I'm super new to spark, so my issues might have a "no duh" answer that I can't quite grasp.
Firstly, I downloaded spark 1.5.2 and extracted it. In the python folder, I tried to run pyspark, but it said something along the lines that it needs a main.py, so I copied init.py to main.py and started getting weird syntax errors. I realized I was using python 2.9, so I switched to 2.7 and got a different error:
Traceback (most recent call last):
File "C:\Python27\lib\runpy.py", line 162, in _run_module_as_main
"__main__", fname, loader, pkg_name)
File "C:\Python27\lib\runpy.py", line 72, in _run_code
exec code in run_globals
File "C:\spark-1.5.2\python\pyspark\__main__.py", line 40, in <module>
from pyspark.conf import SparkConf
ImportError: No module named pyspark.conf
I found this question that looked like the same error here: What to set `SPARK_HOME` to?

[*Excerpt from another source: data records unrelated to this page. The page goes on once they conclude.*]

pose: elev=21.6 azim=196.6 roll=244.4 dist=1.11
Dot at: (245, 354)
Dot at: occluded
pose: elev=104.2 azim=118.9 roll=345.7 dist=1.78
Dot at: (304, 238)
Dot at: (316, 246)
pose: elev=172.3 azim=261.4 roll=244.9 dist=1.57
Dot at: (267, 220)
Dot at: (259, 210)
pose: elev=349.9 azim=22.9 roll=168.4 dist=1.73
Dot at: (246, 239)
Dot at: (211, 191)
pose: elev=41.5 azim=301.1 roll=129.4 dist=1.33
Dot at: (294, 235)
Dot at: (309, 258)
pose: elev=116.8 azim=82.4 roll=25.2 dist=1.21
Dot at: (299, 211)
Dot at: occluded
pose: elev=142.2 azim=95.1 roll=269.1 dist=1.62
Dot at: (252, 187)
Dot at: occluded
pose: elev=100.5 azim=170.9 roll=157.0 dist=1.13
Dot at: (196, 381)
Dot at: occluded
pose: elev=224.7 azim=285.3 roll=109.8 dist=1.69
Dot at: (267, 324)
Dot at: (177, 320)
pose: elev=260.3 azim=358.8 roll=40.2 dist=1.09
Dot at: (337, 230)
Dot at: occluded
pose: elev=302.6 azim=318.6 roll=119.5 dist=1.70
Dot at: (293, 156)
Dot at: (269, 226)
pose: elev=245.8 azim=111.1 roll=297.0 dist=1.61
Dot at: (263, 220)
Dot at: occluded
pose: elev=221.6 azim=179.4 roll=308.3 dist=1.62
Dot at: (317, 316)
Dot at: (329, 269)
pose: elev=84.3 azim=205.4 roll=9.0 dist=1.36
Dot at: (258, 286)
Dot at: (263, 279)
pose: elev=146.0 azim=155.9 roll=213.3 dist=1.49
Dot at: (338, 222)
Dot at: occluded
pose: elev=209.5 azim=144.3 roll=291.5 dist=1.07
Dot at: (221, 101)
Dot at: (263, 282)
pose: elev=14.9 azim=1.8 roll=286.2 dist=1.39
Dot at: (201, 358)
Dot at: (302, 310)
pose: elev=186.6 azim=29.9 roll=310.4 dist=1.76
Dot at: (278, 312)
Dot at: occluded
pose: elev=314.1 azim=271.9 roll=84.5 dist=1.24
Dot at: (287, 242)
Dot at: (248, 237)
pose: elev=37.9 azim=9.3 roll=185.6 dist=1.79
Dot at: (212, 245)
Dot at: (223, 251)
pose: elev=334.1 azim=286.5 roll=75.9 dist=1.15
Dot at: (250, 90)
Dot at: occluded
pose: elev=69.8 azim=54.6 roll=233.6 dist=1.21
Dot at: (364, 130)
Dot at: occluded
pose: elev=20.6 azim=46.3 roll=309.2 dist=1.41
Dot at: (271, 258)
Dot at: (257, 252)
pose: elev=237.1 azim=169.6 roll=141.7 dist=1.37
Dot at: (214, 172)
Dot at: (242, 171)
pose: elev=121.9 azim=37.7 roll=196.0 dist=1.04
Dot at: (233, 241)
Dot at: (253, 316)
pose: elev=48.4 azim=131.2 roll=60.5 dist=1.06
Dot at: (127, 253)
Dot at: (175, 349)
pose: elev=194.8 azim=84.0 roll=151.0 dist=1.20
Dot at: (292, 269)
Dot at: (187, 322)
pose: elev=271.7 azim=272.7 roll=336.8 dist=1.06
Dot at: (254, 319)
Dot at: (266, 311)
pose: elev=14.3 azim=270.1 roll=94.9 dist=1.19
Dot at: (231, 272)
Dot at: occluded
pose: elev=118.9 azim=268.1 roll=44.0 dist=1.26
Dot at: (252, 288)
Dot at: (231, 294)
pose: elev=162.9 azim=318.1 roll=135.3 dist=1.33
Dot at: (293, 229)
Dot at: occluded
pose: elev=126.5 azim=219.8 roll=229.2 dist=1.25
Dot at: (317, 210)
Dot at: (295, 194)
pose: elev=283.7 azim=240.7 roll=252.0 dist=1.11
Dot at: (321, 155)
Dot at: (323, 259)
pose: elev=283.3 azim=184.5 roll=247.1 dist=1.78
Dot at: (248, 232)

So I set up my environment variables as they did (except with C:/spark-1.5.2 instead of C:/spark), but that didn't fix the error for me. Then I realized they were using spark 1.4 from github. So I made a new folder and tried it as they did. I got stuck with the command:
build/mvn -DskipTests clean package
showing the error:
Java HotSpot(TM) Client VM warning: ignoring option MaxPermSize=512M; support was removed in 8.0
Error occurred during initialization of VM
Could not reserve enough space for 2097152KB object heap
I tried adding "-XX:MaxHeapSize=3g" but no change. Noting the comment "support was removed in 8.0", I downloaded java 7, but that didn't change anything either.
Thanks in advance